__Aim__. Report how many lines of the data below contain the string "empty", treating case as significant. Give only the number.

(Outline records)
---
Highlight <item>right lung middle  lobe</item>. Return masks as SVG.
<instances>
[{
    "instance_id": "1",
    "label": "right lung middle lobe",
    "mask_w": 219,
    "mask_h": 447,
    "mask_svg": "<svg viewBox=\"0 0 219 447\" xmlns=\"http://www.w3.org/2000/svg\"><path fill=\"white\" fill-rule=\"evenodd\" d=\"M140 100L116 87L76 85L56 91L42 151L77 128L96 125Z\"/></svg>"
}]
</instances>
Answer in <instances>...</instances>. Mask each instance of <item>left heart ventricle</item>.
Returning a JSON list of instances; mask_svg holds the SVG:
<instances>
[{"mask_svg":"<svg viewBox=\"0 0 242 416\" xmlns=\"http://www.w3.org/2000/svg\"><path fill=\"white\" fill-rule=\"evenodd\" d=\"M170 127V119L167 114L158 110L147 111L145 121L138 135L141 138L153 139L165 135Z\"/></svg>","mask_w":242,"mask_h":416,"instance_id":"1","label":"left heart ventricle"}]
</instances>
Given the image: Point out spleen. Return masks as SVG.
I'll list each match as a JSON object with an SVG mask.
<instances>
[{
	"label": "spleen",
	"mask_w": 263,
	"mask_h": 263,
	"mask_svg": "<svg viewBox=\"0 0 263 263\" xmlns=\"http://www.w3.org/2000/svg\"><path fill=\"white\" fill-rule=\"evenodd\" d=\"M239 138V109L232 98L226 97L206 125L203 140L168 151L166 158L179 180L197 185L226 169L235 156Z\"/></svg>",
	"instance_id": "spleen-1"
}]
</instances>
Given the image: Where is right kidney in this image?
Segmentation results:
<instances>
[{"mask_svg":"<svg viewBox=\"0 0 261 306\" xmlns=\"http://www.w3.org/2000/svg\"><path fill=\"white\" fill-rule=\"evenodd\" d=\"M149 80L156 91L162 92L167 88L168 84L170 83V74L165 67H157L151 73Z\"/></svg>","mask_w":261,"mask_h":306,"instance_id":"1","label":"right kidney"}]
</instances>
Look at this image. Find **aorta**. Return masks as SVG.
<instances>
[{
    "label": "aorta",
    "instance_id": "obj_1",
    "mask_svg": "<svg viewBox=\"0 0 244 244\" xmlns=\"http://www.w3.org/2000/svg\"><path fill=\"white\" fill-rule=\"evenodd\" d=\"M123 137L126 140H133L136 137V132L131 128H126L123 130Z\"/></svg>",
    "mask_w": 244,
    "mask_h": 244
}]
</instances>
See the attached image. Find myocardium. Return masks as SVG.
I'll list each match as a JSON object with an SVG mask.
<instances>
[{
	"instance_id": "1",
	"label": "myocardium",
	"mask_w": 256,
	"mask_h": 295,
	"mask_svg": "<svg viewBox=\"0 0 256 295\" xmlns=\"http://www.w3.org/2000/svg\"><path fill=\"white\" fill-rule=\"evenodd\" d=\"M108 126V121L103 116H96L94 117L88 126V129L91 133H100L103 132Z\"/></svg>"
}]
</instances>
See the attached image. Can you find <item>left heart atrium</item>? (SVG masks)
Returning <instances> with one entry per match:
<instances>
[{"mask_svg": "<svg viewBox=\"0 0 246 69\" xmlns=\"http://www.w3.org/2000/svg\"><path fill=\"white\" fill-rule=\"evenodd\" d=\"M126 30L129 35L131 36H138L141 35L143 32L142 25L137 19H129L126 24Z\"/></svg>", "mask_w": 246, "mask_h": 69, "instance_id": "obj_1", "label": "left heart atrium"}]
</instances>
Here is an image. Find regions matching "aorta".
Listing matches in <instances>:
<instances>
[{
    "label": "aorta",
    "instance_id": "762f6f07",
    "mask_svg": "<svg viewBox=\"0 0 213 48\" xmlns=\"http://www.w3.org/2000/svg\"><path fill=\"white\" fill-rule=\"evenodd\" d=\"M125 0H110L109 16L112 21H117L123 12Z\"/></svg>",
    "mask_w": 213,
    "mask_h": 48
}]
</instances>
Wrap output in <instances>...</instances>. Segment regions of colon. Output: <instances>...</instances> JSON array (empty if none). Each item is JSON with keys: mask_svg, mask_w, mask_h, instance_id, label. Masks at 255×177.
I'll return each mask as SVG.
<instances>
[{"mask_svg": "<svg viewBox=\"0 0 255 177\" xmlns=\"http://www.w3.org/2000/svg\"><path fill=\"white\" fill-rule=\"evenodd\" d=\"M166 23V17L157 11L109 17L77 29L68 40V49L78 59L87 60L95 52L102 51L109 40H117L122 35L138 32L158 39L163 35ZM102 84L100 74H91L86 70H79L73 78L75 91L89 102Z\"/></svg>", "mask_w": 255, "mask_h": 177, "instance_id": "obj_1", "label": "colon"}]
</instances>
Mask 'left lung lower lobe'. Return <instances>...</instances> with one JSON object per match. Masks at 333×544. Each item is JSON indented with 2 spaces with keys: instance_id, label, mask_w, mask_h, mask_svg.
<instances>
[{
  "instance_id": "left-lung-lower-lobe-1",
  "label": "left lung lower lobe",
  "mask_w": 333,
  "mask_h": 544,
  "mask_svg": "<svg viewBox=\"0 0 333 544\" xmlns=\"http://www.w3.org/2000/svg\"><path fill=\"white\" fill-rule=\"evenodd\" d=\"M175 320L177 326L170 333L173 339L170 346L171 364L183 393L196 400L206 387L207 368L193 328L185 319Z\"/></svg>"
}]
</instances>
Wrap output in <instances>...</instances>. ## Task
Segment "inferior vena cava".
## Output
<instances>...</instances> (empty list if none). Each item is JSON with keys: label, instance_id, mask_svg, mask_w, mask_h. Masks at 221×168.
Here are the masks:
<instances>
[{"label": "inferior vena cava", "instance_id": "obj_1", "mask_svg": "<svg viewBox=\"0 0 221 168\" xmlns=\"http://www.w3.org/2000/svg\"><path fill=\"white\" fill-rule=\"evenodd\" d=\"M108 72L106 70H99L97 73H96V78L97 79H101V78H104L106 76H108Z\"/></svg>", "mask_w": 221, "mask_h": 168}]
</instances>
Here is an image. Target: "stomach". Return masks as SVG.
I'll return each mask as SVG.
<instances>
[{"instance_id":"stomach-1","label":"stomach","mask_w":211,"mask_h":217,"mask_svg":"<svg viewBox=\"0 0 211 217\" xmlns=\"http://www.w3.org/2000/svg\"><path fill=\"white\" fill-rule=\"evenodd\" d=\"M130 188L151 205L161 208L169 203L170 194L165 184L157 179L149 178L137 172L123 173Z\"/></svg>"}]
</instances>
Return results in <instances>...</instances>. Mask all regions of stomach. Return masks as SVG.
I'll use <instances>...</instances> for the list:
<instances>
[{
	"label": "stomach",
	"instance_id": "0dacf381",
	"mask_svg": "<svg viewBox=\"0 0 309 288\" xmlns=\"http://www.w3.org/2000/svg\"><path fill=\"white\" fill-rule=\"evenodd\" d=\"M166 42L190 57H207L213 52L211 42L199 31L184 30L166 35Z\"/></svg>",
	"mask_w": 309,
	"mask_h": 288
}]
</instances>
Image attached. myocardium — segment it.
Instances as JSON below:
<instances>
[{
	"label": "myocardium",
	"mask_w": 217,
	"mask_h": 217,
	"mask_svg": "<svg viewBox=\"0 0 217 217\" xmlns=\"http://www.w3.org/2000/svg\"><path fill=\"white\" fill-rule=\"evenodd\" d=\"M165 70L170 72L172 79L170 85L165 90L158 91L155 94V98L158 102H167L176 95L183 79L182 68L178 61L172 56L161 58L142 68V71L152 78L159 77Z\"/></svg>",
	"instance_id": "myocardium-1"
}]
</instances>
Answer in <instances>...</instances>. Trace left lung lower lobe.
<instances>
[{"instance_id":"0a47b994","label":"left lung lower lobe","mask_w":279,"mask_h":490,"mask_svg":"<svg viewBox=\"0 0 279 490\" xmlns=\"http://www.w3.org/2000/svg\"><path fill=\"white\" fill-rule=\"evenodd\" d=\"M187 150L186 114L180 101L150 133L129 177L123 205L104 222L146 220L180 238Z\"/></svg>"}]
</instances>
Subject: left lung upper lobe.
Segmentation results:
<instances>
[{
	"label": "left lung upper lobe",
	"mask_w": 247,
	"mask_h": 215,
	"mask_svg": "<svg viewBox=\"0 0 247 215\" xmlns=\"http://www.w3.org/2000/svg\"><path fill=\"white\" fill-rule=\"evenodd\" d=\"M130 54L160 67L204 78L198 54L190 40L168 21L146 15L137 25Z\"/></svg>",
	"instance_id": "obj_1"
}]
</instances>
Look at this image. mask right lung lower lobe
---
__Worked solution__. 2